Noshin Kazi, Boland Mary Regina, Hou Bojian, Lu Victoria, Manning Carol, Shen Li, Zhang Aidong
Department of Computer Science, University of Virginia, VA 22903, USA.
Pac Symp Biocomput. 2025;30:631-646.
Alzheimer's Disease and Related Dementias (ADRD) afflict almost 7 million people in the USA alone. The majority of research in ADRD is conducted using post-mortem samples of brain tissue or carefully recruited clinical trial patients. While these resources are excellent, they suffer from lack of sex/gender, and racial/ethnic inclusiveness. Electronic Health Records (EHR) data has the potential to bridge this gap by including real-world ADRD patients treated during routine clinical care. In this study, we utilize EHR data from a cohort of 70,420 ADRD patients diagnosed and treated at Penn Medicine. Our goal is to uncover important risk features leading to three types of Neuro-Degenerative Disorders (NDD), including Alzheimer's Disease (AD), Parkinson's Disease (PD) and Other Dementias (OD). We employ a variety of Machine Learning (ML) Methods, including uni-variate and multivariate ML approaches and compare accuracies across the ML methods. We also investigate the types of features identified by each method, the overlapping features and the unique features to highlight important advantages and disadvantages of each approach specific for certain NDD types. Our study is important for those interested in studying ADRD and NDD in EHRs as it highlights the strengths and limitations of popular approaches employed in the ML community.
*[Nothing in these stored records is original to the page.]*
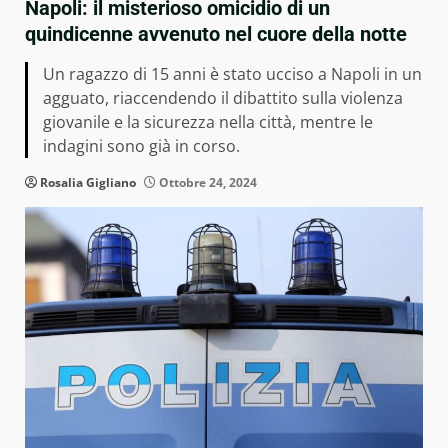
Napoli: il misterioso omicidio di un
quindicenne avvenuto nel cuore della notte
Un ragazzo di 15 anni è stato ucciso a Napoli in un
agguato, riaccendendo il dibattito sulla violenza
giovanile e la sicurezza nella città, mentre le
indagini sono già in corso.
Rosalia Gigliano
Ottobre 24, 2024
We found that the uni-variate approach was able to uncover features that were important and rare for specific types of NDD (AD, PD, OD), which is important from a clinical perspective. Features that were found across all methods represent features that are the most robust.
仅在美国,阿尔茨海默病及相关痴呆症(ADRD)就折磨着近700万人。ADRD的大多数研究是使用脑组织的尸检样本或精心招募的临床试验患者进行的。虽然这些资源很棒,但它们缺乏性别和种族/民族包容性。电子健康记录(EHR)数据有可能通过纳入在常规临床护理中接受治疗的真实世界ADRD患者来弥补这一差距。在本研究中,我们利用了宾夕法尼亚大学医疗系统诊断和治疗的70420名ADRD患者队列的EHR数据。我们的目标是发现导致三种神经退行性疾病(NDD)的重要风险特征,包括阿尔茨海默病(AD)、帕金森病(PD)和其他痴呆症(OD)。我们采用了多种机器学习(ML)方法,包括单变量和多变量ML方法,并比较了这些ML方法的准确性。我们还研究了每种方法识别的特征类型、重叠特征和独特特征,以突出每种方法针对特定NDD类型的重要优缺点。我们的研究对那些对在EHR中研究ADRD和NDD感兴趣的人很重要,因为它突出了ML社区中常用方法的优势和局限性。我们发现,单变量方法能够发现特定类型NDD(AD、PD、OD)中重要且罕见的特征,从临床角度来看这很重要。在所有方法中都发现的特征代表了最稳健的特征。